**About this task**
What you return should be each line of the data containing the string "recovery".

**Information**
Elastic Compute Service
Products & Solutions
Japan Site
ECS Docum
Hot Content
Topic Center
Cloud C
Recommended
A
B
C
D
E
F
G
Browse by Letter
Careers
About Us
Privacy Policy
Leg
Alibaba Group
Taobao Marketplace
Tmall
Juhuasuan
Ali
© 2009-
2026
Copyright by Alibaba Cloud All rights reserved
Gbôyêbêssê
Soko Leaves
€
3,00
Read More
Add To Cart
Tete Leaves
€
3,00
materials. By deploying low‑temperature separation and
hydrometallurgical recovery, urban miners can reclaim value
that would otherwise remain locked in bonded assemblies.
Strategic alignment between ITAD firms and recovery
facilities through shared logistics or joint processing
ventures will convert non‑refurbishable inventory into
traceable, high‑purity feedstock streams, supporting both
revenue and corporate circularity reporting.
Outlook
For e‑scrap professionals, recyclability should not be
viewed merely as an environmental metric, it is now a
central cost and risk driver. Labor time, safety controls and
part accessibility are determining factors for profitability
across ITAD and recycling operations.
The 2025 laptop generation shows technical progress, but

**Written solution**
hydrometallurgical recovery, urban miners can reclaim value
Strategic alignment between ITAD firms and recovery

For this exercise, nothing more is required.